ポット苗から育てる森、百年後の姿5

前回に続き、自然遷移に比べ短い時間で潜在自然植生の森をつくる宮脇方式による植栽の事例を紹介します。(と、いっても実は今年の1月の備忘録にも使った原稿ですが、今回は視点を新たに対象に猛迫してみるつもりです)

事例2:横浜市北部第二水再生センターの環境保全林(1983〜)

事例2は横浜市の沿岸埋め立て地にある下水道処理施設の環境保全林。植樹して今年で32年を迎えることになります。その場に訪れると、常緑広葉樹の樹高は敷地のなかの4-5階建ての建物と同じほどあり、20メートルをゆうに越えているようです。

水01-02

 

この環境保全林は敷地と道路の境界に横幅は事例1の二倍程あるのでしょうか、幅7-8メートルほどのマウンドの形状になった盛り土が数キロメートルにわたり(確認できただけでも、タブノキ、ヤマモモ、カクレミノ、トベラなどの高木—低木による樹種構成で)まっすぐと続いています(写真01)。さらに敷地内に廻ってみると、北側にあたるためか枝葉の勢いがなく美観に欠ける印象がしました(写真02)。この印象は宮脇方式の植栽にはついて廻るもののように思われるのですが、その原因は《混植・密植》にあるといえます。自然遷移だと数百年の時間がかかる極相林の再生を、極端に言ってしまえばわずか百年で実現しようとするこの手法に従えば、樹木はお互いに競争しながら、ただ一方向だけ空間が拡がる上に上に(端の樹木だけはそれに加えて、外側に)伸びることしか出来ない訳で、その結果一本一本の樹木は幹が細くなり、こんもりとした枝葉をつけることなく、樹林全体が貧弱に見えるのだと思われます。

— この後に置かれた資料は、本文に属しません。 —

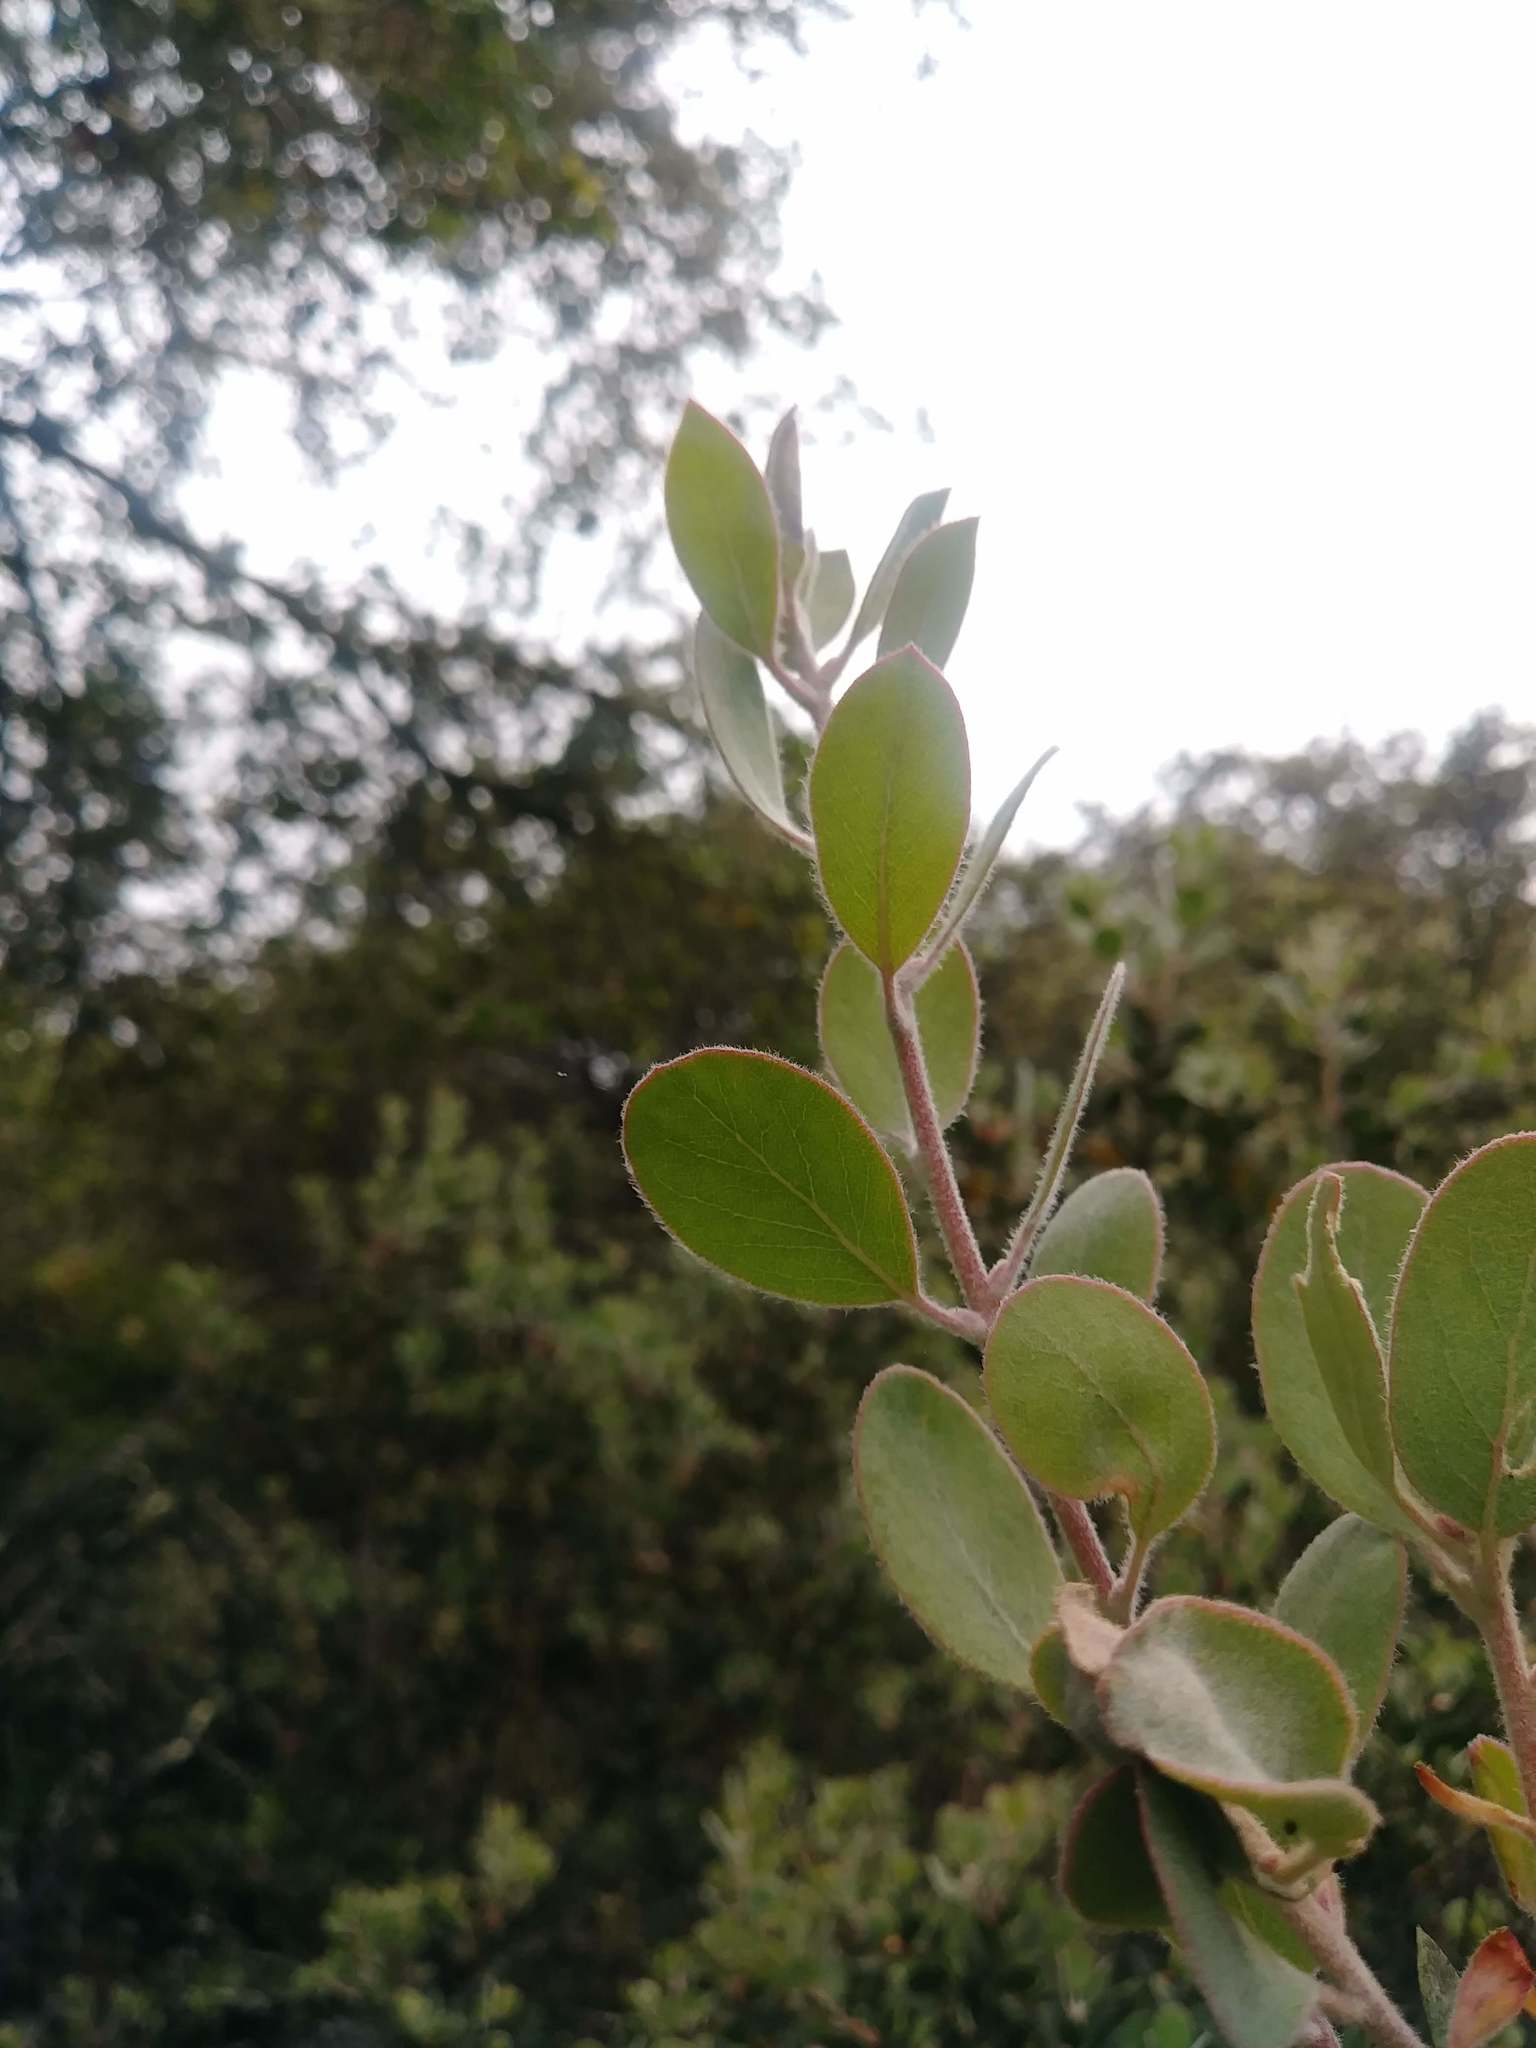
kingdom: Plantae
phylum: Tracheophyta
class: Magnoliopsida
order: Ericales
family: Ericaceae
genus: Arctostaphylos
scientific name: Arctostaphylos silvicola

水3次に写真02の反対(道路)側に行くと、太陽の光を十分に浴びて、そのうえ遮蔽物もなく空間が拡がっているために枝葉の伸びもよく、この方向からは豊かな植栽に見えました(写真03)。

左の写真03を見ると、太陽の光を浴びた緑の枝葉が歩道の半ばまで張り出し、林床には常緑広葉樹の落ち葉が所狭しと積み重なっているようで、土壌の微生物を含めた豊かな森の生態系が生まれていることが分かります。ただ歩道上を枝葉が覆うようになると、人の手を入れないままで放置する訳にもいかず、通行の妨げになる場合は刈り取られることになりそうで、少し残念な思いもします。

水4-5

 

この環境保全林を側面から少し近づいて見たのが写真04。ご覧のように植樹後約30年の奥行き7〜8mほどの樹林は高さだけは見上げるほどに伸びているのですが、幹もまだまだ細く、発展途上の様子です。更にもう少し近づいてみると(写真05)数十cmから1mほどの間隔で樹木は密に並んでいるのが分かります。概して林床の外側の樹木は大きく成長しており、内側のものはすでに劣勢にあるのでしょうか。外側の幹の逞しさに較べると、貧弱なようです。また、林床に目をやると、常緑広葉樹の落ち葉に覆われて、森の生態系ができあがりつつあるのがわかります。

これから50年、100年後、横幅わずか8m足らずの数km続く潜在自然植生の森がどういう変化を見せながら成長するのか、ぜひとも記録に残していただきたいものです。